Let’s create a function that receives an HttpApiFunction and the name of the Lambda function. This function creates a so-called App, that contains all the resources. Then it synthesizes the Cloudformation template based on the code.

def deploy(httpApiFunction: HttpApiFunction, title: String): Unit = {
  val app = new awscdk.core.App()
  ...
  app.synth()
}

All the resources have scopes. The top-level scope is the App. Each app is a set of Stacks. Every Stack corresponds to a Cloudformation stack. For us, it is enough to create a single Stack.

val stack = new Stack(app, s"$title-stack")
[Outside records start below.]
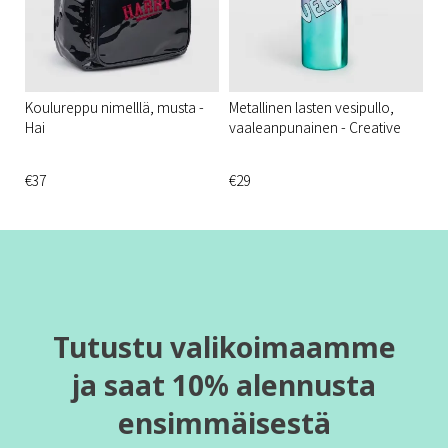
Koulureppu nimelllä, musta -
Metallinen lasten vesipullo,
Hai
vaaleanpunainen - Creative
€37
€29
Tutustu valikoimaamme
ja saat 10% alennusta
ensimmäisestä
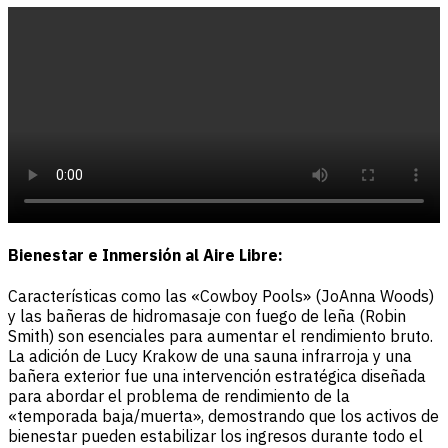
Bienestar e Inmersión al Aire Libre:
Características como las «Cowboy Pools» (JoAnna Woods)
y las bañeras de hidromasaje con fuego de leña (Robin
Smith) son esenciales para aumentar el rendimiento bruto.
La adición de Lucy Krakow de una sauna infrarroja y una
bañera exterior fue una intervención estratégica diseñada
para abordar el problema de rendimiento de la
«temporada baja/muerta», demostrando que los activos de
bienestar pueden estabilizar los ingresos durante todo el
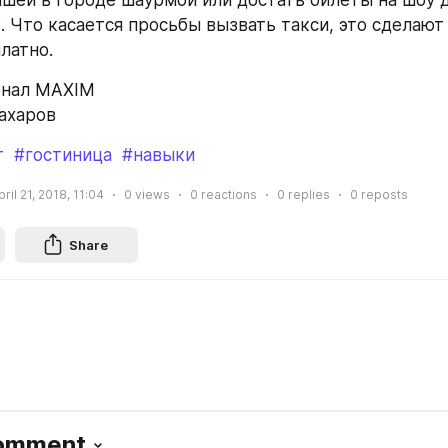
чшей в городе шаурмой или достать билеты на шоу 
. Что касается просьбы вызвать такси, это сделают 
латно.
рнал MAXIM
Сахаров
т
#гостиница
#навыки
pril 21, 2018, 11:04
0
views
0
reactions
0
replies
0
reposts
Share
Comment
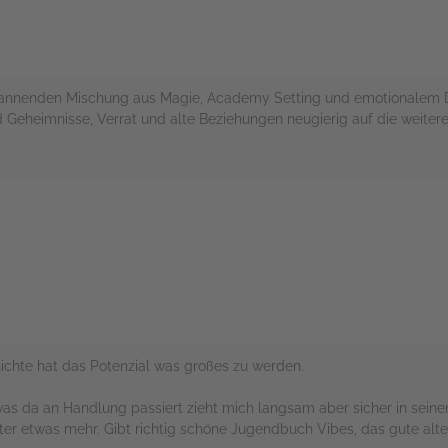
pannenden Mischung aus Magie, Academy Setting und emotionalem D
 Geheimnisse, Verrat und alte Beziehungen neugierig auf die weitere
rs
chichte hat das Potenzial was großes zu werden.
s da an Handlung passiert zieht mich langsam aber sicher in seine
er etwas mehr. Gibt richtig schöne Jugendbuch Vibes, das gute alt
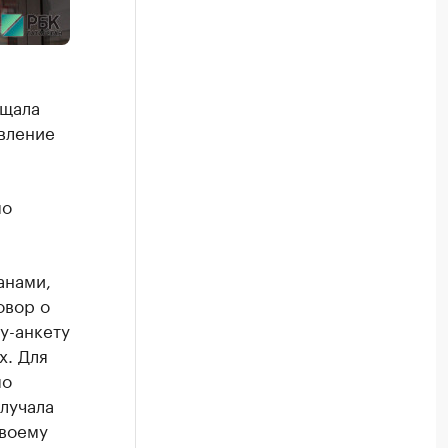
ищала
авление
по
анами,
овор о
у-анкету
х. Для
по
олучала
своему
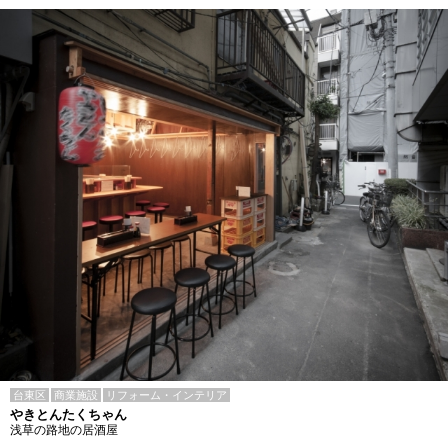
台東区
商業施設
リフォーム・インテリア
やきとんたくちゃん
浅草の路地の居酒屋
The first meaningful resource that we create is the lambda function. It is a lambda that is based on the Java 8 runtime. It sets the handler method to be the def onEvent(event: APIGatewayV2HTTPEvent): APIGatewayV2HTTPResponse of our lambda class. Additionally, we set the local path of the fat jar file that we have bundled. This jar is automatically uploaded by CDK into an s3 bucket. Then this s3 object is used as the source for the lambda function.

val function = lambda.Function.Builder.create(stack, s"$title-lambda")
  .memorySize(192)
  .timeout(Duration.seconds(30))
  .functionName(title)
  .runtime(lambda.Runtime.JAVA_8)
  .handler(s"${httpApiFunction.getClass.getName.replace("$", "")}::onEvent")
  .code(Code.fromAsset("lambda/target/scala-2.13/assembly.jar"))
  .build()

After the lambda is present, we create the API Gateway Http API.
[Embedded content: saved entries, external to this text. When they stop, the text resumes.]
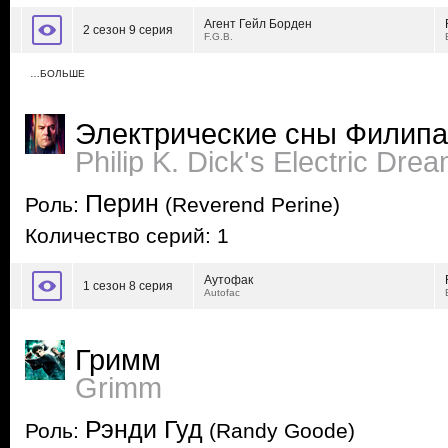
Агент Гейл Борден
2 сезон 9 серия
F.G.B.
…БОЛЬШЕ
Электрические сны Филипа
Philip K. Dick's Electric Dre
Перин
Роль:
(Reverend Perine)
Количество серий: 1
Аутофак
1 сезон 8 серия
Autofac
Гримм
Grimm
Рэнди Гуд
Роль:
(Randy Goode)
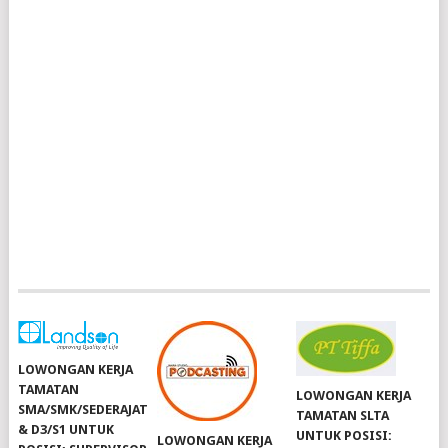
LOWONGAN KERJA
TAMATAN
LOWONGAN KERJA
SMA/SMK/SEDERAJAT
TAMATAN SLTA
& D3/S1 UNTUK
UNTUK POSISI:
LOWONGAN KERJA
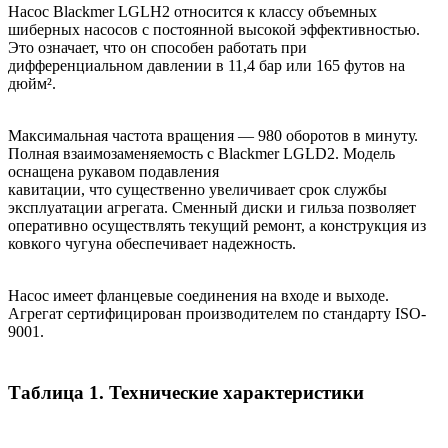
Насос Blackmer LGLH2 относится к классу объемных
шиберных насосов с постоянной высокой эффективностью.
Это означает, что он способен работать при
дифференциальном давлении в 11,4 бар или 165 футов на
дюйм².
Максимальная частота вращения — 980 оборотов в минуту.
Полная взаимозаменяемость с Blackmer LGLD2. Модель
оснащена рукавом подавления
кавитации, что существенно увеличивает срок службы
эксплуатации агрегата. Сменный диски и гильза позволяет
оперативно осуществлять текущий ремонт, а конструкция из
ковкого чугуна обеспечивает надежность.
Насос имеет фланцевые соединения на входе и выходе.
Агрегат сертифицирован производителем по стандарту ISO-
9001.
Таблица 1. Технические характеристики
val api = HttpApi.Builder.create(stack, s"$title-api")
  .apiName(title)
  .build()

After both lambda and API are set up, we need to bind them together so that Http API passes the requests into lambda. For this to happen, we create a Lambda integration.

val integration = LambdaProxyIntegration.Builder.create()
  .handler(function)
  .payloadFormatVersion(PayloadFormatVersion.VERSION_2_0)
  .build()

The last step is to define all the http routes and point them to the same lambda function. Tapir’s ability to transform endpoints into Open API helps us construct the routes. For every path in the Open API specification, we create a route in the Http API.

import sttp.tapir.docs.openapi._
private def apiRoutes(httpApiFunction: HttpApiFunction, integration: LambdaProxyIntegration): List[AddRoutesOptions] = {
  val openAPI = httpApiFunction.serverEndpoints.map(_.endpoint).toOpenAPI("any name", "v1")
  openAPI.paths
    .map { case (path, pathItem) => 
    val methods =
      pathItem.get.map(_ => HttpMethod.GET) ++
        pathItem.post.map(_ => HttpMethod.POST) ++
        pathItem.delete.map(_ => HttpMethod.DELETE)
    AddRoutesOptions.builder()
      .methods(methods.toList.asJava)
      .path(path)
      .integration(integration)
      .build()
    }
    .toList
}

That’s it. Now we pass our lambda class into the deployment function, run the cdk deploy command in the terminal, and after a short time, our code is up and running in AWS.

object Main extends App {
  HttpApiCdkServer.deploy(BookFunction, "my-bookshop")
}

Cdk also allows adding outputs into stacks. One of such outputs can be the url of the Http API that we deployed.

CfnOutput.Builder.create(stack, "api-url").exportName("url").value(api.getUrl).build()

This output is shown after the cdk deploy succeeds.

✅  my-bookshop-stack

Outputs:
my-bookshop-stack.apiurl = https://2qpnchfg11.execute-api.us-east-1.amazonaws.com/

Calling this url results in the request being handled by our lambda that is described above.

curl -v -H "X-Auth-Token: Bearer token"  https://2qpnchfg11.execute-api.us-east-1.amazonaws.com/books/novel/2020?limit=10

Result:
[
  {
    "title": "The Sorrows of Young Werther"
  }
]

Summary

In this article, I showed how to run the Tapir application in Lambda and automatically deploy the code with CDK. I believe that the use of CDK brings a lot of benefit into scala applications because it keeps the infrastructure close to the code. The infrastructure has the same version as the code does. This helps us to be sure that the required infrastructure is created at the deployment time. In addition, CDK gives a way to deploy with a command.

The code for this article can be found in the github repo.